The Sunday Opinion section in today's Times (with an inauguration cover by the brothers behind JibJab.com, right) introduces a new feature, Outside the Tent. It's billed as "an experimental column in which the Los Angeles Times invites outside critics to take their best shot at Southern California's heaviest newspaper." In the first installment, Slate blogger Mickey Kaus doesn't urge the paper to be smarter, fairer, deeper, more local, better written, less liberal, more partisan or any of the other suggestions you hear. He argues that L.A. would be a better place if the Times would act more like a New York tabloid and run wild with gossip about things like...Mayor Jim Hahn's separation from his wife:
Gossip about the mayor's marriage would serve the larger salutary purpose of reminding us that our leaders are human beings like the rest of us. But the main reason to print gossip is that it's fun. People want to hear about sex, about crime, about bad behavior and turmoil in high places, about private lives. That's why high-circulation tabloids in every city on the planet focus on sex, crime, bad behavior and turmoil in high places and private lives. But The Times doesn't have a tabloid gene in its body. (Emphasis added)

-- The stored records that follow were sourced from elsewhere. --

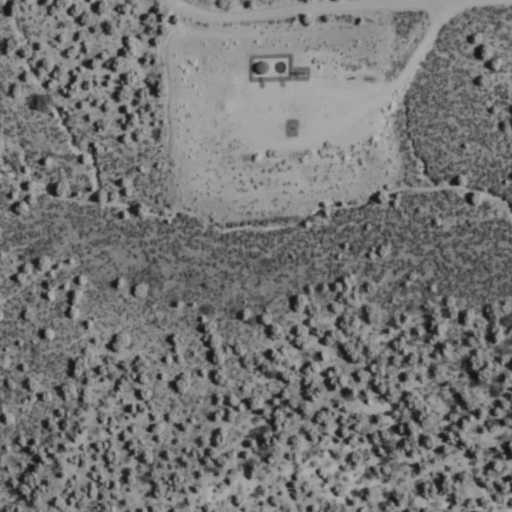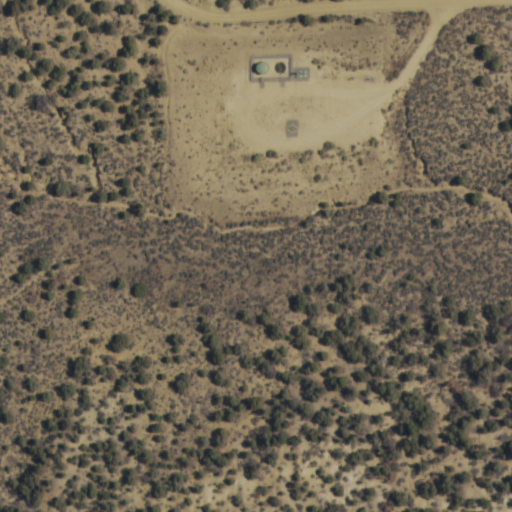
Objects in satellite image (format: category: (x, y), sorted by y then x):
road: (292, 5)
road: (285, 143)
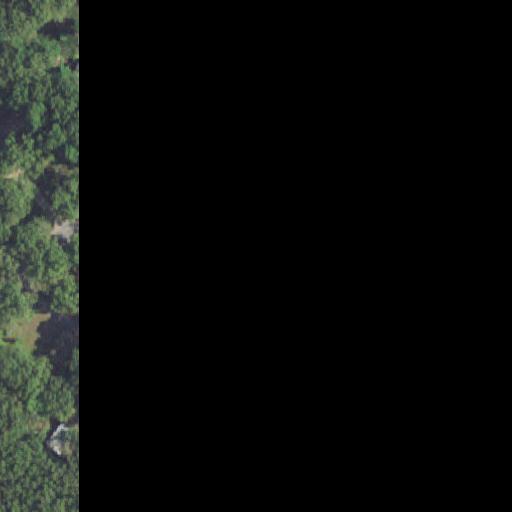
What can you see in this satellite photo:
road: (374, 15)
building: (443, 34)
building: (115, 41)
building: (392, 56)
building: (20, 126)
road: (138, 162)
road: (31, 192)
building: (220, 221)
building: (500, 231)
road: (74, 326)
building: (163, 409)
building: (63, 442)
road: (464, 500)
building: (431, 511)
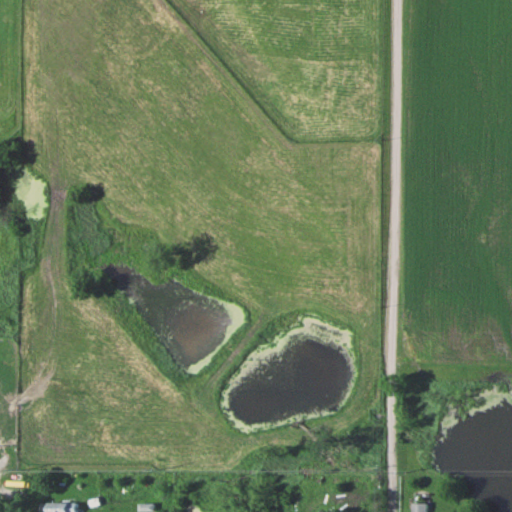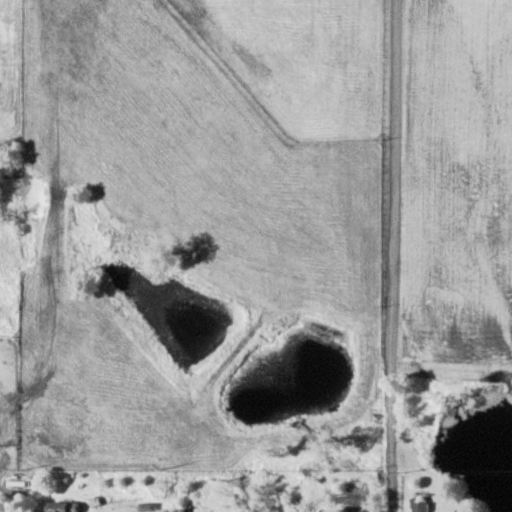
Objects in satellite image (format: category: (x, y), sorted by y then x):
road: (395, 256)
building: (23, 479)
building: (416, 506)
building: (121, 508)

Every city on the planet? Are there even a half-dozen American cities where a gossipy local tabloid (not a traditional paper like Newsday that prints tab sized or a free alt-weekly) has "high circulation" let alone dominates? New York is the best case; here are the ABC circulation stats for the dailies:
New York Times #3 in U.S. (1,680,583)
New York Daily News #7 in U.S. (786,952)
New York Post #13 in U.S. (686,207)
(Newsday, the Observer and the Sun aren't reported)
Kaus makes some good points about L.A. political culture and the tendencies of the Times. But it makes me wonder if he relies too much on blogs for his news these days. He opens by complaining that he hadn't known Hahn's kids lived with their dad instead of with their mother. He could have known had he read Los Angeles magazine (or the LAT, as he acknowledges in the piece).